Estas Navidades he descubierto que a una determinada edad, nuestra situación sentimental y nuestra maternidad se convierten en cuestiones familiares de vital importancia. Son recurrentes las preguntas sobre si por fin has conseguido una pareja o si piensas tener hijos, porque, nena, el tiempo vuela y a este paso te vas a quedar para vestir santos.
Todavía se cree que las mujeres necesitamos formar una familia para ser felices. Según nuestro mandato de género, somos “seres para otros”, es decir, nuestra esencia es cuidar a los demás. Nuestra valía, según este patrón, se mide según nuestra capacidad de entrega, sin esperar nada a cambio y renunciando hasta a nuestros propios intereses. Ser madres es nuestro destino natural y, por lo tanto, solo podemos alcanzar la plenitud a través de la maternidad.
Estos argumentos propios del pasado perviven en la actualidad y la decisión de no tener descendencia sigue estigmatizada. Hasta la capacidad de la primera ministra del Reino Unido, Theresa May, fue cuestionada por el simple hecho de no tener hijos. Lo “normal” es que seamos madres antes que mujeres, pero madres perfectas, de las que lo compaginan con sus carreras profesionales y no descuidan su aspecto físico. Y, ojo, sin quejarse. Está terminantemente prohibido criticar algo sobre la maternidad porque la sociedad crucifica a aquellas que se atreven a hablar de ella desde otro punto de vista o a reconocer el sacrificio que supone.

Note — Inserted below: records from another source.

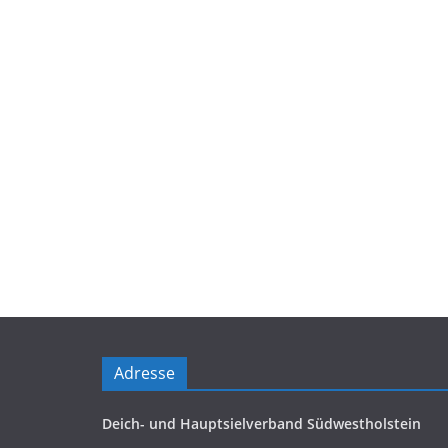
Adresse
Deich- und Hauptsielverband Südwestholstein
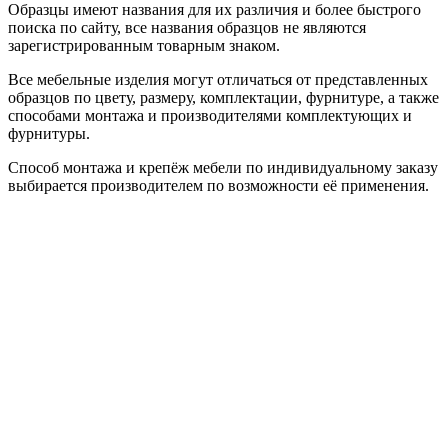
Образцы имеют названия для их различия и более быстрого
поиска по сайту, все названия образцов не являются
зарегистрированным товарным знаком.
Все мебельные изделия могут отличаться от представленных
образцов по цвету, размеру, комплектации, фурнитуре, а также
способами монтажа и производителями комплектующих и
фурнитуры.
Способ монтажа и крепёж мебели по индивидуальному заказу
выбирается производителем по возможности её применения.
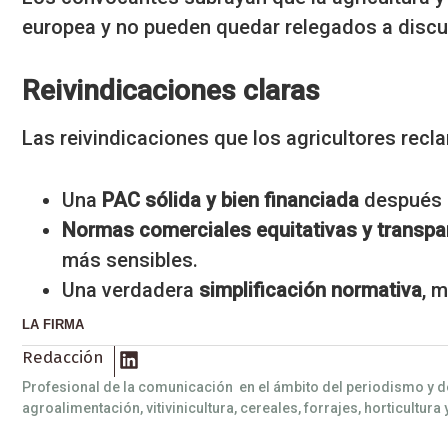
europea y no pueden quedar relegados a discu
Reivindicaciones claras
Las reivindicaciones que los agricultores recl
Una
PAC sólida y bien financiada
después 
Normas comerciales equitativas y transpa
más sensibles.
Una verdadera
simplificación normativa
, 
LA FIRMA
Redacción
Profesional de la comunicación en el ámbito del periodismo y d
agroalimentación, vitivinicultura, cereales, forrajes, horticultura 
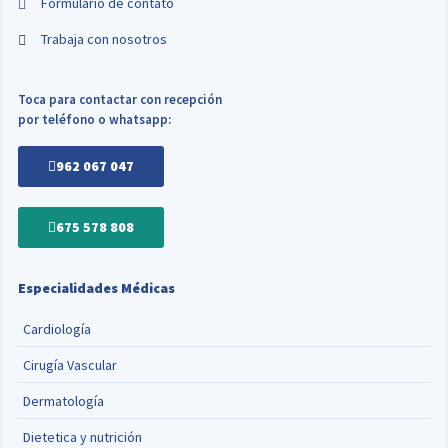
Formulario de contato
Trabaja con nosotros
Toca para contactar con recepción
por teléfono o whatsapp:
962 067 047
675 578 808
Especialidades Médicas
Cardiología
Cirugía Vascular
Dermatología
Dietetica y nutrición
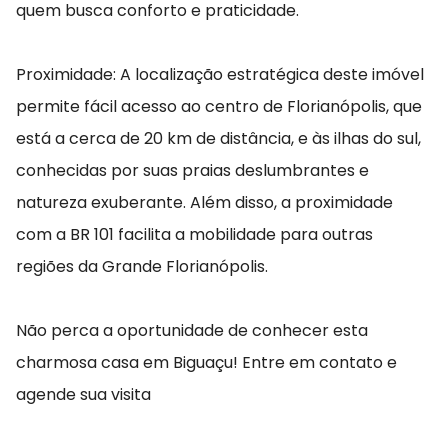
quem busca conforto e praticidade.
Proximidade: A localização estratégica deste imóvel
permite fácil acesso ao centro de Florianópolis, que
está a cerca de 20 km de distância, e às ilhas do sul,
conhecidas por suas praias deslumbrantes e
natureza exuberante. Além disso, a proximidade
com a BR 101 facilita a mobilidade para outras
regiões da Grande Florianópolis.
Não perca a oportunidade de conhecer esta
charmosa casa em Biguaçu! Entre em contato e
agende sua visita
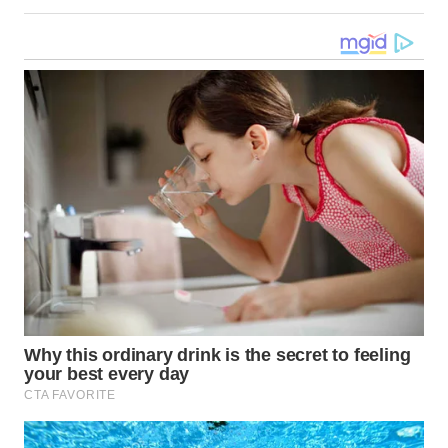
WN
KALTARA
WN
KALSEL
WN
KALTIM
WN
SULSEL
WN
GORONTALO
WN
SULUT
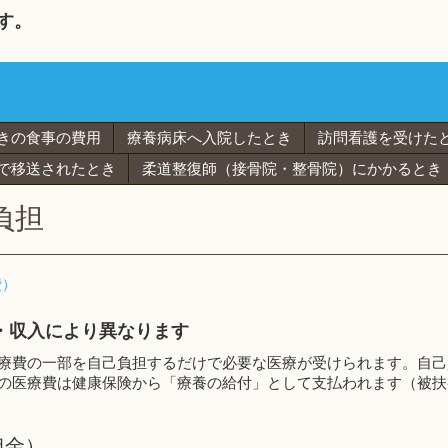
す。
きの食事の費用
療養病床へ入院したとき
訪問看護を受けた
で移送されたとき
柔道整復師（接骨院・整骨院）にかかるとき
負担
費）
・収入により異なります
療費の一部を自己負担するだけで必要な医療が受けられます。自己
の医療費は健康保険から「療養の給付」として支払われます（被扶
担金）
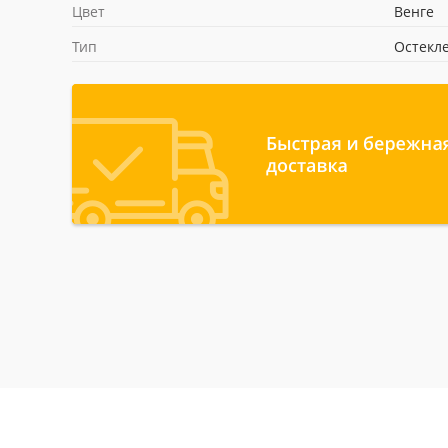
Цвет
Венге
Тип
Остекл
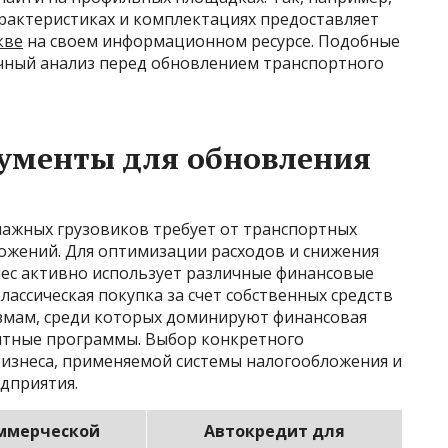
арактеристиках и комплектациях предоставляет
кве
на своем информационном ресурсе. Подобные
чный анализ перед обновлением транспортного
ументы для обновления
ажных грузовиков требует от транспортных
жений. Для оптимизации расходов и снижения
нес активно использует различные финансовые
лассическая покупка за счет собственных средств
измам, среди которых доминируют финансовая
итные программы. Выбор конкретного
бизнеса, применяемой системы налогообложения и
дприятия.
ммерческой
Автокредит для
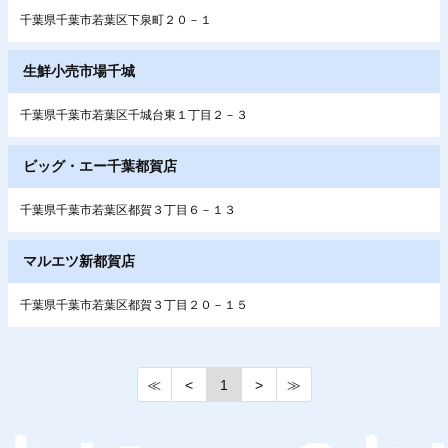
千葉県千葉市若葉区下泉町２０－１
生鮮小売市場千城
千葉県千葉市若葉区千城台東１丁目２－３
ビッグ・エー千葉都賀店
千葉県千葉市若葉区都賀３丁目６－１３
マルエツ新都賀店
千葉県千葉市若葉区都賀３丁目２０－１５
≪
<
1
>
≫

Simone de Beauvoir fue la primera en señalar la maternidad como una atadura para las mujeres. Elisabeth Badinter ha ido más allá al asegurar que es “una nueva forma de esclavitud”. Estar en contra de la maternidad sería un sinsentido, pero no reconocer que este ideal tiene efectos negativos en la vida de las mujeres sería una estupidez. Lo demostró Betty Friedan cuando comprobó que el rol solo de esposa y madre generaba frustración e insatisfacción en ellas. Ahora sabemos que el instinto maternal es un mito y que, aunque la capacidad de dar a luz es algo biológico, la necesidad de convertir esta función en el papel más importante para la mujer es un hecho cultural.
La maternidad no es más que una elección. No es nuestro destino, ni nuestra obligación y tenemos el derecho de construir una identidad propia que vaya más allá de ser madres o no. Los hombres no sufren esta presión social ni son víctimas de numerosos prejuicios por no ser padres. Es muy injusto que una mujer no pueda decir con libertad que no desea tener hijos sin sentirse culpable, egoísta o inmadura. En lugar de presionar tanto a las que eligen este camino, la sociedad debería centrar todos los esfuerzos en apoyar a las mujeres que quieren tener hijos, para que esta decisión no les obligue a renunciar a sus trabajos, a sus necesidades y prácticamente a sus propias vidas, como exige el patriarcado.